Mengenal Likuran di Palembang di Bulan Ramadan, Tradisi yang Hampir Punah
Hal ini dilakukan sebagai rasa syukur menyambut di mulainya malam Seribu Bulan atau yang dikenal Lailatul Qadar, yang sangat di nantikan Umat Islam.
Penulis: Linda Trisnawati | Editor: Weni Wahyuny
Laporan Wartawan Tribunsumsel.com, Linda Trisnawati
TRIBUNSUMSEL.COM, PALEMBANG - Meski kini duduk dikursi roda tak menyurutkan semangat Budayawan Palembang Hj. Masayu Anna Kumari atau yang dikenal Anna Kumari untuk terus melestarikan budaya Palembang, salah satunya dengan menulis tentang budaya Palembang yang kini hampir punah.
Nah kali ini Anna Kumari akan membahas tentang tradisi Likuran.
Malam lah ini, malam lah ini
Malam selikur, malam selikur
Malam lah luse malamlah luse
Lah tige pule.
Diatas adalah penggalan lirik lagu Ribu-Ribu, sebuah lagu daerah dari Sumatera Selatan (Sumsel).

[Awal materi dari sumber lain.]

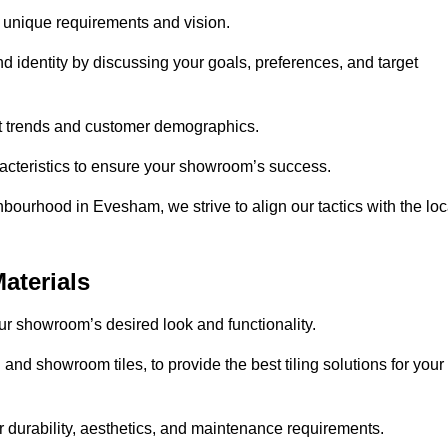
r unique requirements and vision.
nd identity by discussing your goals, preferences, and target
et trends and customer demographics.
aracteristics to ensure your showroom’s success.
bourhood in Evesham, we strive to align our tactics with the loc
aterials
your showroom’s desired look and functionality.
and showroom tiles, to provide the best tiling solutions for your
r durability, aesthetics, and maintenance requirements.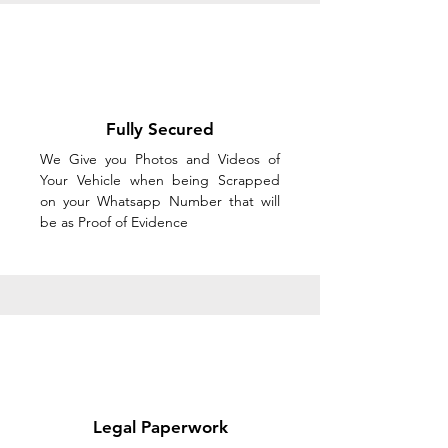
Fully Secured
We Give you Photos and Videos of
Your Vehicle when being Scrapped
on your Whatsapp Number that will
be as Proof of Evidence
Legal Paperwork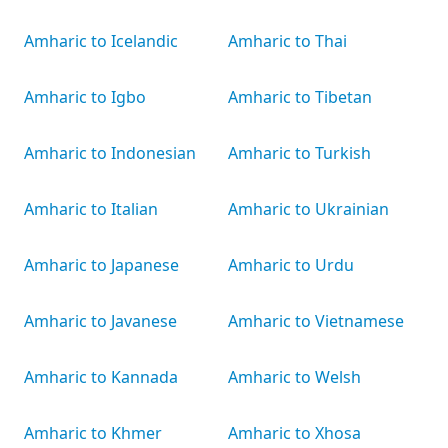
Amharic to Icelandic
Amharic to Thai
Amharic to Igbo
Amharic to Tibetan
Amharic to Indonesian
Amharic to Turkish
Amharic to Italian
Amharic to Ukrainian
Amharic to Japanese
Amharic to Urdu
Amharic to Javanese
Amharic to Vietnamese
Amharic to Kannada
Amharic to Welsh
Amharic to Khmer
Amharic to Xhosa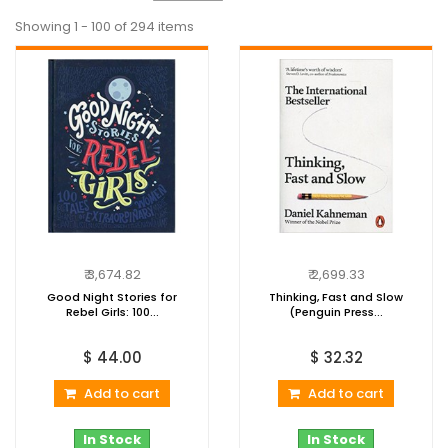
Showing 1 - 100 of 294 items
₹ 3,674.82
₹ 2,699.33
Good Night Stories for
Thinking, Fast and Slow
Rebel Girls: 100...
(Penguin Press...
$ 44.00
$ 32.32
Add to cart
Add to cart
In Stock
In Stock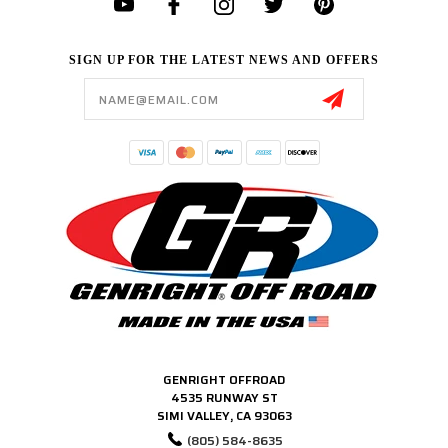
SIGN UP FOR THE LATEST NEWS AND OFFERS
Email
Address
GENRIGHT OFFROAD
4535 RUNWAY ST
SIMI VALLEY, CA 93063
(805) 584-8635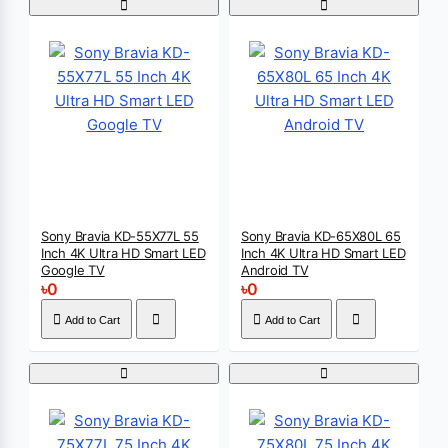
Sony Bravia KD-55X77L 55
Sony Bravia KD-65X80L 65
Inch 4K Ultra HD Smart LED
Inch 4K Ultra HD Smart LED
Google TV
Android TV
৳0
৳0
Add to Cart
Add to Cart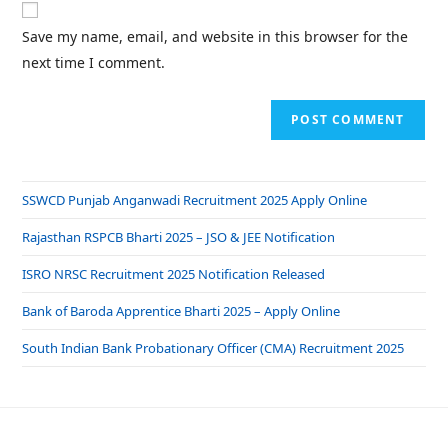
Save my name, email, and website in this browser for the
next time I comment.
SSWCD Punjab Anganwadi Recruitment 2025 Apply Online
Rajasthan RSPCB Bharti 2025 – JSO & JEE Notification
ISRO NRSC Recruitment 2025 Notification Released
Bank of Baroda Apprentice Bharti 2025 – Apply Online
South Indian Bank Probationary Officer (CMA) Recruitment 2025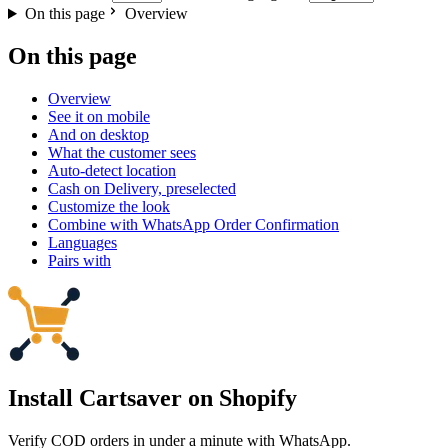
On this page
Overview
On this page
Overview
See it on mobile
And on desktop
What the customer sees
Auto-detect location
Cash on Delivery, preselected
Customize the look
Combine with WhatsApp Order Confirmation
Languages
Pairs with
Install Cartsaver
on Shopify
Verify COD orders in under a minute with WhatsApp.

Hal ini menunjukkan kalau sejak dulu Tradisi Likuran atau Selikur telah menjadi suatu budaya bagi masyarakat Sumsel.
Bulan suci bulan ramadan
Mari memohon kehadirat Tuhan
Agar kita mendapat perlindungan
Dari penyakit yang menyengsarakan
"Tradisi Likuran atau dikenal dengan nama Selikuran adalah tradisi yang dilakukan masyarakat yang memeluk agama Islam dalam menyambut malam ke -21 di Bulan Ramadan," kata Budayawan Palembang Anna Kumari, Kamis (14/5/2020).
Menurutnya, biasanya tradisi Likuran ini dilakukan di daerah Jawa.
Hal ini dilakukan sebagai rasa syukur menyambut di mulainya malam Seribu Bulan atau yang dikenal Lailatul Qadar, yang sangat di nantikan Umat Islam.
"Menurut cerita turun temurun tradisi Selikuran dikenalkan oleh Wali Songo, sebagai salah satu metode dakwah dalam menyebarkan Agama Islam. Tetapi secara historis, tradisi selikuran dilaksanakan secara baku dan besar-besaran oleh Sultan Agung dari Kesultanan Mataram," katanya.
Hal ini kemudian juga dilaksanakan oleh daerah-daerah lain, termasuk di daerah kekuasaan Keraton Palembang Darussalam dan sekitarnya.
Tradisi Selikuran sampai sekarang masih diadakan secara rutin oleh Keraton Yogya, Keraton Kasunanan Surakarta dan Masyarakat Jawa pada umumnya.
Lalu bagaimana dengan di Sumsel, atau Kota Palembang pada khususnya?
"Sayang sekali, ternyata sekarang tradisi ini di Palembang dapat di katakan sudah hampir punah. Saya hampir lupa kapan terakhir kali melihat tradisi Likuran di adakan secara penuh dan lengkap," ungkap Anna Kumari.